Contests and sweepstakes represent another unique draw to terrestrial radio. Major stations are known to allow listeners to call in and win prizes such as tickets to concerts or cash.

“Radio is an interactive medium, and part of that is contesting,” Tom Poleman, chief programming officer at iHeartMedia, told CNBC. “For over half of our listeners, contesting is one of the reasons that they come to radio. Over time, contests has become more accessible with digital options like text-to-win and social media contests. Radio is also inherently social: 80% of our listeners say that they come because they trust our host to be the voices of the community.”

iHeartMedia, which controls 860 stations across the U.S., captures an average of 250 million monthly listeners, the company said in November, the largest reach of any radio broadcaster in the U.S.

Over-the-air evolution

Like other legacy media, radio has faced increasing encroachment from digital audio formats, such as podcasting and streaming platforms. Radio giants such as iHeartMedia and SiriusXM have adopted podcasts and digital output as part of their business models.

Podcasts, in many respects, function as the streaming iteration of radio, in the same way that Netflix was the streaming iteration of cable.

Top radio companies have positioned themselves to benefit from the podcasting boom, in stark contrast to some media companies’ contentious relationship with streaming, as many have struggled to migrate their declining cable revenue to streaming.

“There’s something about being able to focus on a human voice that is compelling,” Poleman said. “Our radio hosts have naturally become great podcasters and we weren’t surprised to see the explosion in podcasting. We feel it’s very complimentary toward broadcast radio.”

Still, just like TV, radio faces advertising headwinds as the industry looks to recover from the Covid-19 pandemic slump, said Guggenheim’s Baker.

In November, iHeartMedia CEO Bob Pittman noted ongoing “uncertainty” in the advertising industry. Multiplatform revenue was down 5.1% for the company year over year in the third quarter of 2023, primarily caused by a “decrease in broadcast advertising due to a challenging macroeconomic environment and a decline in political advertising,” the company said in a press release.

Guggenheim forecasts iHeartMedia’s broadcast advertising revenue to decline about 23% for the full year 2023 when compared with 2019 levels.

Likewise, other media companies have reported declining ad revenues within their TV units in recent months. CNN owner Warner Bros. Discovery reported a 12% drop in ad revenue for its TV segment for the third quarter of last year. Global TV ad revenue for 2023 is expected to be down 18% year over year, according to media investment firm GroupM.

Baker also forecasts a “flat to down” broadcast revenue outlook for iHeartMedia and the terrestrial radio industry as a whole. But in the face of pay TV’s rapid decline, radio is faring well amid the broad contractions in the media industry.
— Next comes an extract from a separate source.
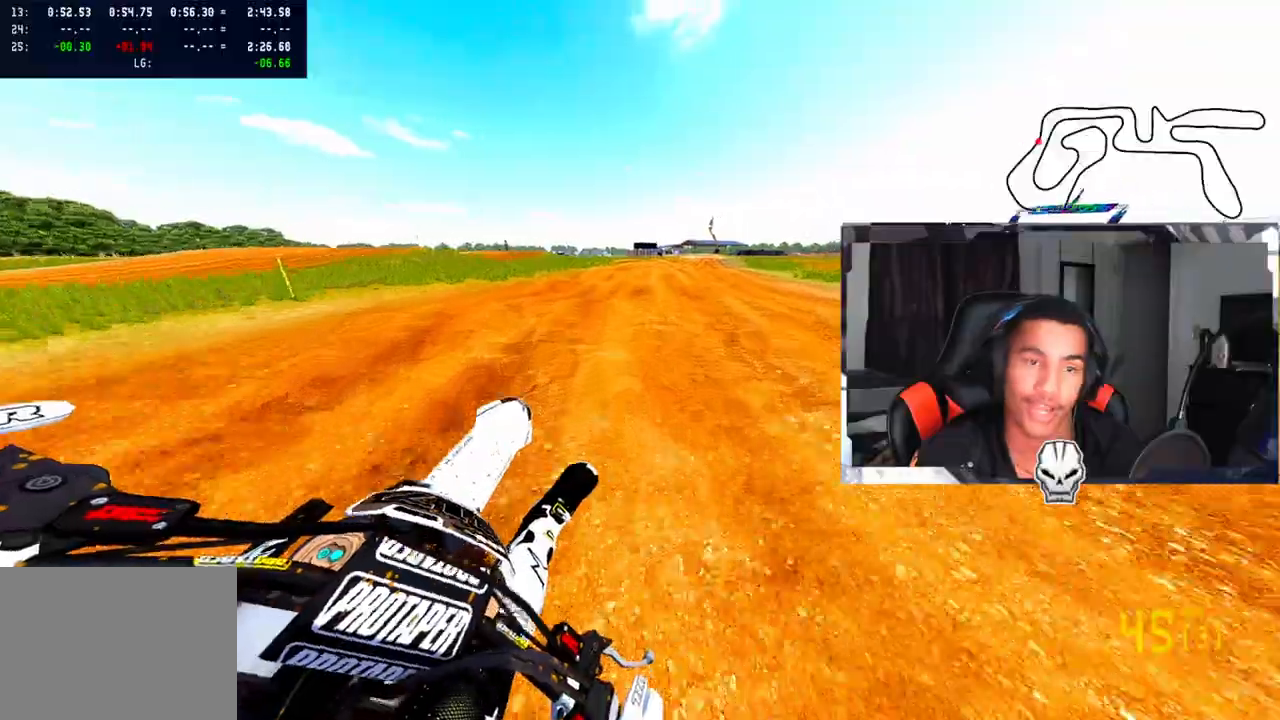
{"dt_ms": 500, "buttons": ["R2"], "left_stick": "up-right", "right_stick": "up", "events": []}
A spokesperson for iHeartMedia noted that listening habits have changed since 2019 as more customers make the switch to listening on a digital platform, contributing to the decline in advertising revenue from broadcast.

The representative also pointed towards the company’s growth in total revenue when compared to 2019, which factors in advertising revenue from both digital and broadcast platforms. For the third quarter of 2023, iHeartMedia brought in $953 million in revenue, they said, while in 2019’s third quarter, the company captured $948.3 million in revenue.

“For [radio broadcasters], the hope is you can stabilize the terrestrial business enough and continue to grow the digital business to where digital growth offsets terrestrial secular pressures,” Baker said. “If you model this out, the digital business simply overtakes the legacy terrestrial business in the next five to six years.”